_ABOUT THIS EXERCISE_
List each line of the data in which the string "defun" appears.

Dataset excerpts:
* * *

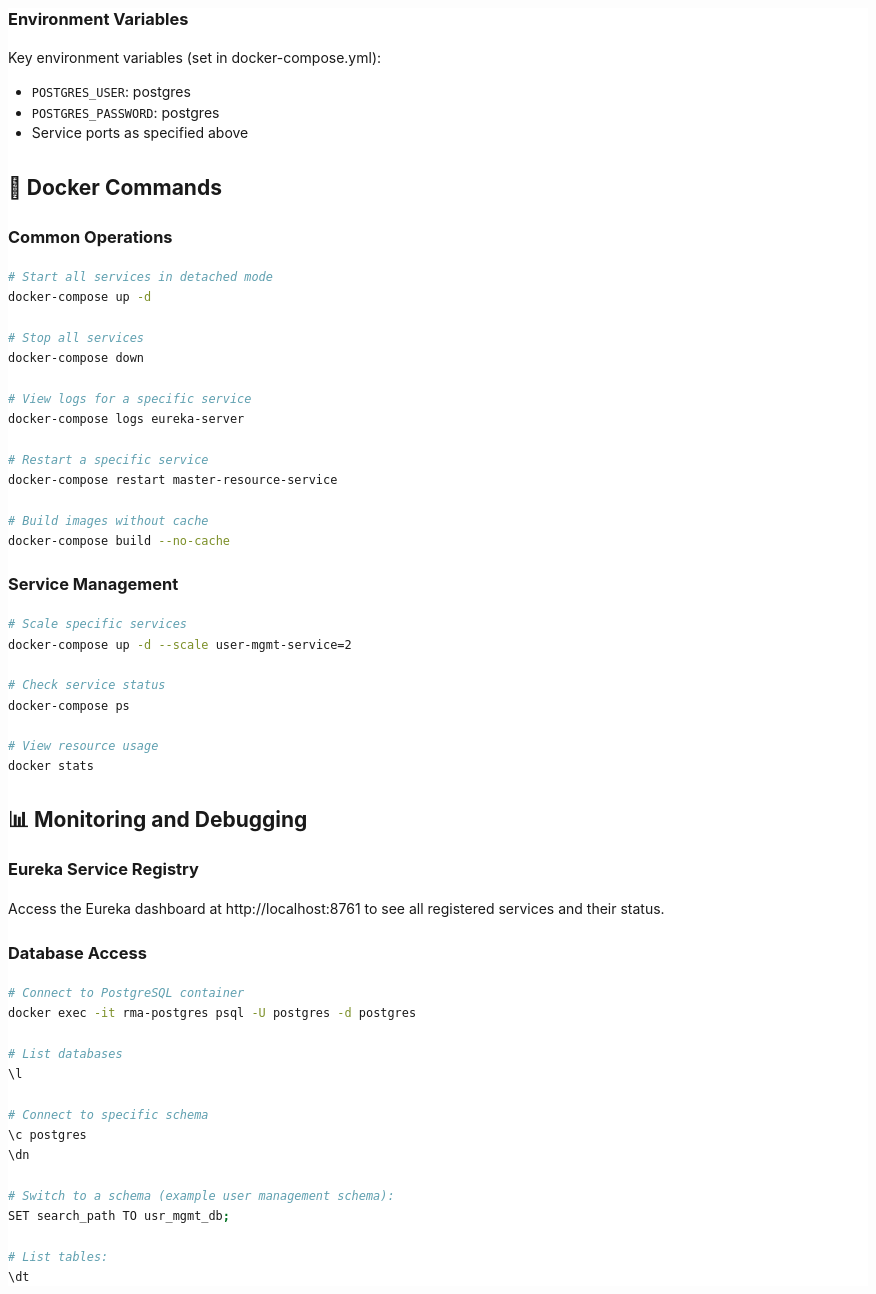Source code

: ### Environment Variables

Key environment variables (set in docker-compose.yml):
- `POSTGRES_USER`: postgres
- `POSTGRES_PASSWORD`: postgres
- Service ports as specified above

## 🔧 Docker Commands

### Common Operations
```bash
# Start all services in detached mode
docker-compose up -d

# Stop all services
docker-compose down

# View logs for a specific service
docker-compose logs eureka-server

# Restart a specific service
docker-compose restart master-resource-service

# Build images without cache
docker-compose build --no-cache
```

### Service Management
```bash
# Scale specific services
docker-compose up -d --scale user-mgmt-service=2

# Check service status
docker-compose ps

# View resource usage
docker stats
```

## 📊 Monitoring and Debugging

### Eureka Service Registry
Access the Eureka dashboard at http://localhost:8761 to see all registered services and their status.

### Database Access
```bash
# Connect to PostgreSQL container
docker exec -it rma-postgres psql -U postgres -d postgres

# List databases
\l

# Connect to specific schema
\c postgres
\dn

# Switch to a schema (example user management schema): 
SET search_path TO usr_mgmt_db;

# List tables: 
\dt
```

* * *

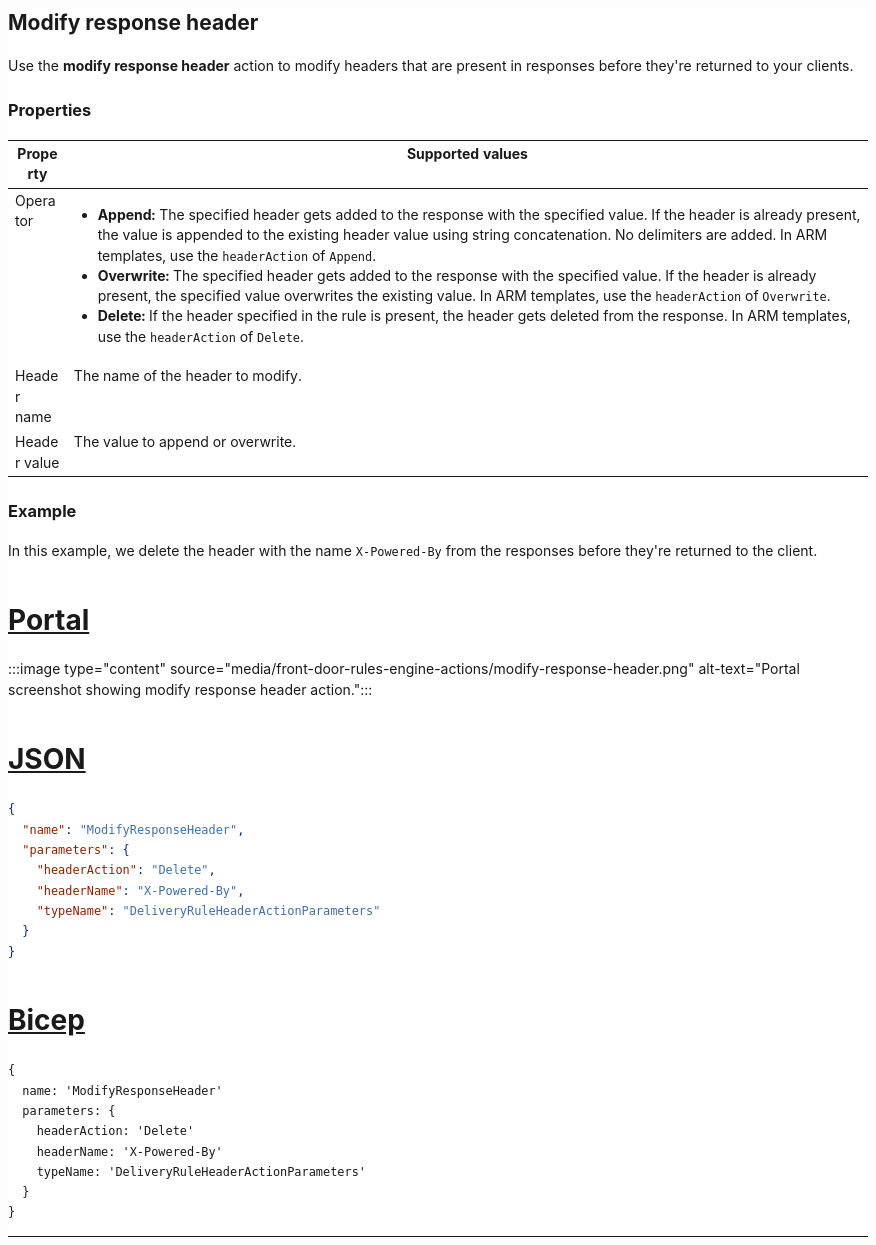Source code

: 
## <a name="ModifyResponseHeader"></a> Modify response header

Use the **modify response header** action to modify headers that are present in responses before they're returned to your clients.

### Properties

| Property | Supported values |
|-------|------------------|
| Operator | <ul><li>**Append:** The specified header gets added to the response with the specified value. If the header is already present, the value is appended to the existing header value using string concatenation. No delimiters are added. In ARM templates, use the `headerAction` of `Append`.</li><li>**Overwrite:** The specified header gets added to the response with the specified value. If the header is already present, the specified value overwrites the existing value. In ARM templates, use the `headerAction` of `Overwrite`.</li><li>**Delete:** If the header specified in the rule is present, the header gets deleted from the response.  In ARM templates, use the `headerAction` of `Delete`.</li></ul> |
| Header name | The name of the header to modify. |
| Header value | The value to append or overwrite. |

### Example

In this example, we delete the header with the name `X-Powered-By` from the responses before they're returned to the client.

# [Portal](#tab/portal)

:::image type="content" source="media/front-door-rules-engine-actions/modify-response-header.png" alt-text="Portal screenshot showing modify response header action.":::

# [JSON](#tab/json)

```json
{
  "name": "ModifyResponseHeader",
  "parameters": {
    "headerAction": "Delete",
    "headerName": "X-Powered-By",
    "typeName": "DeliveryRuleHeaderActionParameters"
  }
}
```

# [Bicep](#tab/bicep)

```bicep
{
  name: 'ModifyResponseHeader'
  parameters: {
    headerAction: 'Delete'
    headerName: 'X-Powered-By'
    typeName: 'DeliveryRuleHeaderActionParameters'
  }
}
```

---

* * *

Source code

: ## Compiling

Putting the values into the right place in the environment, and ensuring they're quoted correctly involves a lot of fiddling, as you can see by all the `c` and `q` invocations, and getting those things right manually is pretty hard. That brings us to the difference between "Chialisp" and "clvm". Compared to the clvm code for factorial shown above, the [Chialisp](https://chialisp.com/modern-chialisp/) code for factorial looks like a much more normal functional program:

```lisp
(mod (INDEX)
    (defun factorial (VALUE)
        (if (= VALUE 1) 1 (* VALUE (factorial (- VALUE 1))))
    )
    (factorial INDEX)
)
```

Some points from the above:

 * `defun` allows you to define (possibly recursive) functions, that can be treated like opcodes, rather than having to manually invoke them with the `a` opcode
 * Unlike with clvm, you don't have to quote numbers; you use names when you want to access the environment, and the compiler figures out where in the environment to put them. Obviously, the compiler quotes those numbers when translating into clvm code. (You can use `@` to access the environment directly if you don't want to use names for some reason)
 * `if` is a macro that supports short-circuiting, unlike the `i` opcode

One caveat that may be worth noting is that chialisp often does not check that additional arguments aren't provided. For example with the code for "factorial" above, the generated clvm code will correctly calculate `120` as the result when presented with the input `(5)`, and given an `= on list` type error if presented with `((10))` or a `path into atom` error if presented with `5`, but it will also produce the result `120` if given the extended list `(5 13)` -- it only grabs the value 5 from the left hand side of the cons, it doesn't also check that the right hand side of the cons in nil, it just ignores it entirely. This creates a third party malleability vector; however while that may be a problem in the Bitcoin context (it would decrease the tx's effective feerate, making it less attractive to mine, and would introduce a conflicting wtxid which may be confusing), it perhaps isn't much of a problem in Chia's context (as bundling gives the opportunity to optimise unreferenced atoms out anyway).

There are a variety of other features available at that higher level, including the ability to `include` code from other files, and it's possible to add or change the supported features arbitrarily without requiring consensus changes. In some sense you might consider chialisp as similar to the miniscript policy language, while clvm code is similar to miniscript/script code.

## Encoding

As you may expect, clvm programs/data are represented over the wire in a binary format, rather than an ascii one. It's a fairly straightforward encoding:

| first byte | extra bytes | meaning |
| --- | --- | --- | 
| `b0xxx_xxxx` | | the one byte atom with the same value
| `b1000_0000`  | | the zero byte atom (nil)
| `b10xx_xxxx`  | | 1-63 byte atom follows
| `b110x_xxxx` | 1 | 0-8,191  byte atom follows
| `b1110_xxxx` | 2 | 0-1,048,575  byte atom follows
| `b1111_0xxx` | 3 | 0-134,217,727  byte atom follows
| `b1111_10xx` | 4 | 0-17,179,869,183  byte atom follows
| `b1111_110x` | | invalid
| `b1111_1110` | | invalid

* * *

_ANSWER SPACE_
    (defun factorial (VALUE)
 * `defun` allows you to define (possibly recursive) functions, that can be treated like opcodes, rather than having to manually invoke them with the `a` opcode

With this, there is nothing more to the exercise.